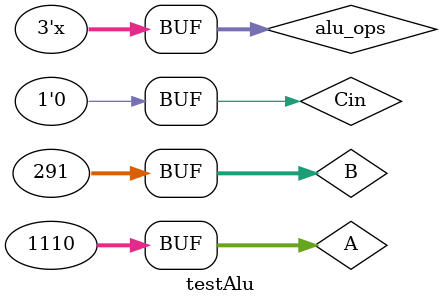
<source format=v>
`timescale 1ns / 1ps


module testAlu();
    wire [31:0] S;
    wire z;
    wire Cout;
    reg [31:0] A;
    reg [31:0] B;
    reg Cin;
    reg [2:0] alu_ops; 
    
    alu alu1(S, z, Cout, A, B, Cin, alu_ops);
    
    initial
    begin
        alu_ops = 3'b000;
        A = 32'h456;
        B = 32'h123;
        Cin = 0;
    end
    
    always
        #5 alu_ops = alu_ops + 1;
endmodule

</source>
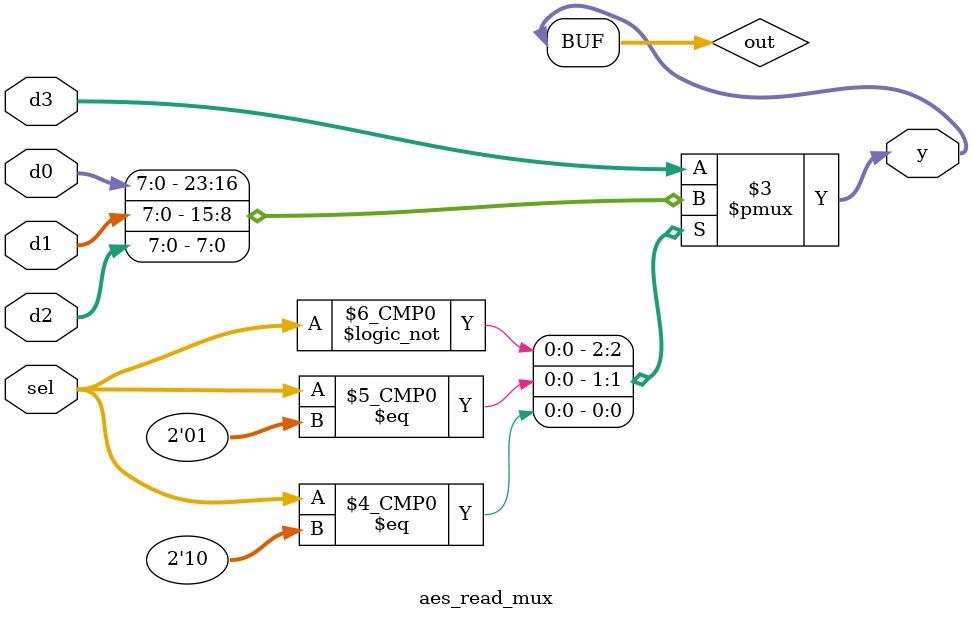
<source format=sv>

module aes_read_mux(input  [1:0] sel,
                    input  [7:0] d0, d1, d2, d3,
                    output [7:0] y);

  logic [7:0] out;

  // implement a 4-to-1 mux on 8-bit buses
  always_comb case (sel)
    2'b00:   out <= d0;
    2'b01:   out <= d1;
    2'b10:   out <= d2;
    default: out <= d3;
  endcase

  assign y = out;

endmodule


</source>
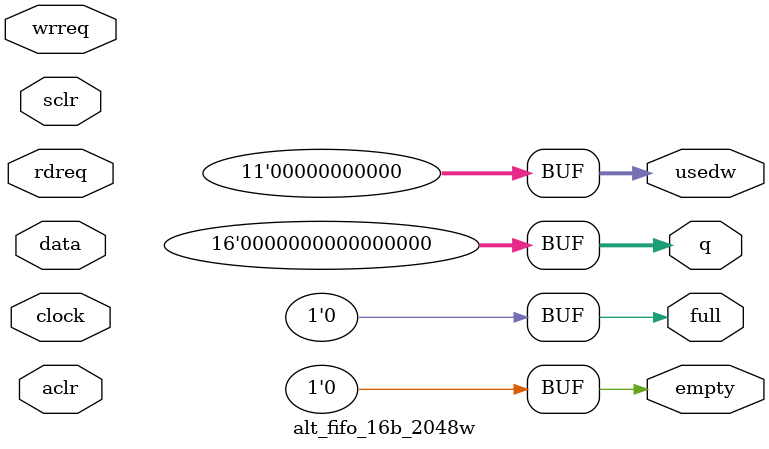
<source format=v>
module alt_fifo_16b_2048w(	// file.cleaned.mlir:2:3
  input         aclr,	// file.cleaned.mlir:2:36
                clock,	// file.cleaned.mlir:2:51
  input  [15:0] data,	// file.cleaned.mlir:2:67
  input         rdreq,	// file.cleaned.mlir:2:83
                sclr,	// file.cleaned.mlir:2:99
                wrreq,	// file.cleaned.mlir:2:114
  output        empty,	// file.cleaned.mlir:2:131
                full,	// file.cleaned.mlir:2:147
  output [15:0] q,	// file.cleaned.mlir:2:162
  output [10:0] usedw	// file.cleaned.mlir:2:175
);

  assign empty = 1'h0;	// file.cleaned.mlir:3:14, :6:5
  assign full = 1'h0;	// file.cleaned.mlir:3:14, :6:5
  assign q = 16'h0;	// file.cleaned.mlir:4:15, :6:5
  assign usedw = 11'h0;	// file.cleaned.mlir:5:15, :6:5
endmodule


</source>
::::::
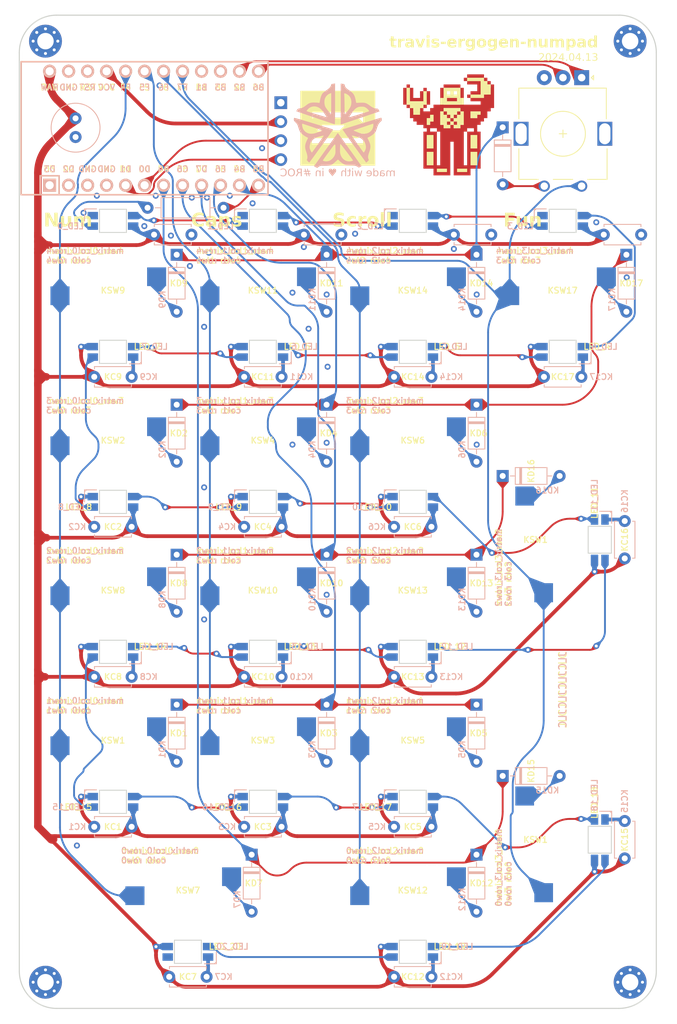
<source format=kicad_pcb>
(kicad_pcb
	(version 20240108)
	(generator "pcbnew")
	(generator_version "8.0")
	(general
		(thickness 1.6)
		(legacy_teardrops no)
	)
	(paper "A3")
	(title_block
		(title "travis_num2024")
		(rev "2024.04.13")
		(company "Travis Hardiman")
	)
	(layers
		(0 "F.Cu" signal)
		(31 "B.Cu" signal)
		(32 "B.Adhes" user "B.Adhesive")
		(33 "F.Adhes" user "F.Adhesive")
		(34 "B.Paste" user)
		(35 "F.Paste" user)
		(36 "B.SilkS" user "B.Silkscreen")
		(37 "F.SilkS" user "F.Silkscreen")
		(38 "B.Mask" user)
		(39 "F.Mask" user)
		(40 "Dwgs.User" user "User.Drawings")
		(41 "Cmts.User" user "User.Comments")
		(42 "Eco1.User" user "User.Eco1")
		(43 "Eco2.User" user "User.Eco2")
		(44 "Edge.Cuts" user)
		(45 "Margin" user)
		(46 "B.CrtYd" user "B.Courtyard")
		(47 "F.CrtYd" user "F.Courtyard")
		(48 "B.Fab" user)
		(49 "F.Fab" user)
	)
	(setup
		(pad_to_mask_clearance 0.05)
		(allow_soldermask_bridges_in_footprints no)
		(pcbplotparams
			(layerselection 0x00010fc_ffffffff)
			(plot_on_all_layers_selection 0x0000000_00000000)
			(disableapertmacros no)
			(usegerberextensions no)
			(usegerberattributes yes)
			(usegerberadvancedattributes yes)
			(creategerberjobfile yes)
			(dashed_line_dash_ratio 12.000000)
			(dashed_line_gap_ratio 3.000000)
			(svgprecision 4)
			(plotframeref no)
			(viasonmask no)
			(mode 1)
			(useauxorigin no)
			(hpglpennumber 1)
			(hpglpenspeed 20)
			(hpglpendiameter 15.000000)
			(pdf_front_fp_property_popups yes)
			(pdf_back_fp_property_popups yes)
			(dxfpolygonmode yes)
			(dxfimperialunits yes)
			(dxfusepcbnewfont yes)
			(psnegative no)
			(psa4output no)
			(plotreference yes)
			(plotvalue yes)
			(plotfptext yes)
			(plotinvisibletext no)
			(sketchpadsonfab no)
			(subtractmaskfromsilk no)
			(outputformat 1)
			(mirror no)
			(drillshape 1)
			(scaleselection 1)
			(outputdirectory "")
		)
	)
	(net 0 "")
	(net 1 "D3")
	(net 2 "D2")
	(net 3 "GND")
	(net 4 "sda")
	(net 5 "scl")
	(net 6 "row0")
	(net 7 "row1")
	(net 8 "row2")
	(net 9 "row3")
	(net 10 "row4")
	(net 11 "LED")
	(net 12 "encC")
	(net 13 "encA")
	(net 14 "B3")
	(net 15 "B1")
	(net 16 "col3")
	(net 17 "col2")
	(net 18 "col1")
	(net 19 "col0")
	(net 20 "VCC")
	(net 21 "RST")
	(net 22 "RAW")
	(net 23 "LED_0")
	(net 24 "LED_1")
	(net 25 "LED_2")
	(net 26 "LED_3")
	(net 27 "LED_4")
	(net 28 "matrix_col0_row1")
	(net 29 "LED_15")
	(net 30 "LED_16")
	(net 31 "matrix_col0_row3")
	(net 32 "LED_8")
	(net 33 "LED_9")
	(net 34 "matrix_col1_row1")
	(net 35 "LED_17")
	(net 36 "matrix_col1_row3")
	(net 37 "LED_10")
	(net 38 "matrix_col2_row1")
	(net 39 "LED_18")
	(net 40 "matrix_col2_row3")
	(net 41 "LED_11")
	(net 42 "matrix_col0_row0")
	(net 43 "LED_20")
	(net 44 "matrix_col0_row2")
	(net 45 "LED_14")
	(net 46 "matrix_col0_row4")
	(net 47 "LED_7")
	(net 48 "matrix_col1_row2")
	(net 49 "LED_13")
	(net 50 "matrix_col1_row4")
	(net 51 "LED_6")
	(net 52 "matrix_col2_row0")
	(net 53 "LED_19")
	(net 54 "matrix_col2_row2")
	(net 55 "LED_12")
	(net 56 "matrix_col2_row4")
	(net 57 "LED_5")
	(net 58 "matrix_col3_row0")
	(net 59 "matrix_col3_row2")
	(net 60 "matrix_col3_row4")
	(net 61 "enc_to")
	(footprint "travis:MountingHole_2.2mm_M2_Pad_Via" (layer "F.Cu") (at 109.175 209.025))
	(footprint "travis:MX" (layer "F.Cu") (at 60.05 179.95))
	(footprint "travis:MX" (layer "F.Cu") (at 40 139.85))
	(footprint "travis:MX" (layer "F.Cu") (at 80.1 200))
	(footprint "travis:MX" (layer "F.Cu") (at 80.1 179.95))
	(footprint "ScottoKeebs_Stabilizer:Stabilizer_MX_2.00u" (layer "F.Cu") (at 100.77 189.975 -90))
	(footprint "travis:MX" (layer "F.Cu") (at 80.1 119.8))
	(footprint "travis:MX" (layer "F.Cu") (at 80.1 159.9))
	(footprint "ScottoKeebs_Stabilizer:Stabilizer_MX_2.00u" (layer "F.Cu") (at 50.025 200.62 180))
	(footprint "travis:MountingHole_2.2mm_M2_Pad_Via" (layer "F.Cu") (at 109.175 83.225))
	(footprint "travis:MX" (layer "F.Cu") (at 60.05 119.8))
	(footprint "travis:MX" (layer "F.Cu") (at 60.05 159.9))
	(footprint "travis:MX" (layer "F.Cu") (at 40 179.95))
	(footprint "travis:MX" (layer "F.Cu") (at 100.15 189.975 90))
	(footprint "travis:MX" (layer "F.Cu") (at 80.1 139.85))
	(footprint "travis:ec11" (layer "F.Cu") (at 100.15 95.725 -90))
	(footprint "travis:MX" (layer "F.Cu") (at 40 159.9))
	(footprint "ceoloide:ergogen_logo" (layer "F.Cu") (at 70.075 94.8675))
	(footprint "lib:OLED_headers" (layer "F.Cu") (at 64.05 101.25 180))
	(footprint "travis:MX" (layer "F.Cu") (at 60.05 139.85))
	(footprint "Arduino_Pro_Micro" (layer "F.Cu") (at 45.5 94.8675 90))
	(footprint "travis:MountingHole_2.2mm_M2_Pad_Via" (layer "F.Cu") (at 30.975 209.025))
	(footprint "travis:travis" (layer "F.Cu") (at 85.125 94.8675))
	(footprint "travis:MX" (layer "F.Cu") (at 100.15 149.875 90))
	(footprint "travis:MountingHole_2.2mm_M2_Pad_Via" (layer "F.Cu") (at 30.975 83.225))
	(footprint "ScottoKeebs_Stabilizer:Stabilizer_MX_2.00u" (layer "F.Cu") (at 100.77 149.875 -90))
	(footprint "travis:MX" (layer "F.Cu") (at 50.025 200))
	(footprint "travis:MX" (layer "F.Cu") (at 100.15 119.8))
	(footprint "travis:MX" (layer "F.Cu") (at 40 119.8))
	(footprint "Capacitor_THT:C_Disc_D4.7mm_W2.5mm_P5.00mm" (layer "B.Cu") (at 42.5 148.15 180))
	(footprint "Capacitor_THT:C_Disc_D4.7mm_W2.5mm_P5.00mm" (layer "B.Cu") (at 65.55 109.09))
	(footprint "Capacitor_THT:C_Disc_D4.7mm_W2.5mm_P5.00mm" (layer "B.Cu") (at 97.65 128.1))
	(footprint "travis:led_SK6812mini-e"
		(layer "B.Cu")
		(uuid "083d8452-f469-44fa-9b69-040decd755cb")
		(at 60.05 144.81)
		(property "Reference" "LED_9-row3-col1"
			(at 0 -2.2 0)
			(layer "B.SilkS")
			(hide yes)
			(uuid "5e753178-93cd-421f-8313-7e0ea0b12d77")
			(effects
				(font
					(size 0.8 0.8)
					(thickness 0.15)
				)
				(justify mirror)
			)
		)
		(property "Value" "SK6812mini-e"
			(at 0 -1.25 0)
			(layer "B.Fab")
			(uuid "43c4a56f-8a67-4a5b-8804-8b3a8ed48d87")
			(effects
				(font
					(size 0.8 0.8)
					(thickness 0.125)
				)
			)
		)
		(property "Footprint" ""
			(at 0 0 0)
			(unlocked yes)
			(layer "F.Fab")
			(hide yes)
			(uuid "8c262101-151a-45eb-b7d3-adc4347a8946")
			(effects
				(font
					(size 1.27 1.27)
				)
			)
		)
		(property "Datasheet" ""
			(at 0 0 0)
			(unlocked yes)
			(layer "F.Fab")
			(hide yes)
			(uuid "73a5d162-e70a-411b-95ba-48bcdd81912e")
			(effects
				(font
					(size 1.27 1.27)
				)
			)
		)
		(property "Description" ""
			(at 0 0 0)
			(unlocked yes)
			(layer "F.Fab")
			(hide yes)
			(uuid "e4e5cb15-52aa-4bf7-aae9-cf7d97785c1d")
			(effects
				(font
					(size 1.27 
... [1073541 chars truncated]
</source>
::::::
■ WORK TASK ■
Going through the entries above line by line, work out how many lines include the word "empty". Only the number is required.

■ REPLY TO THE TASK ■
2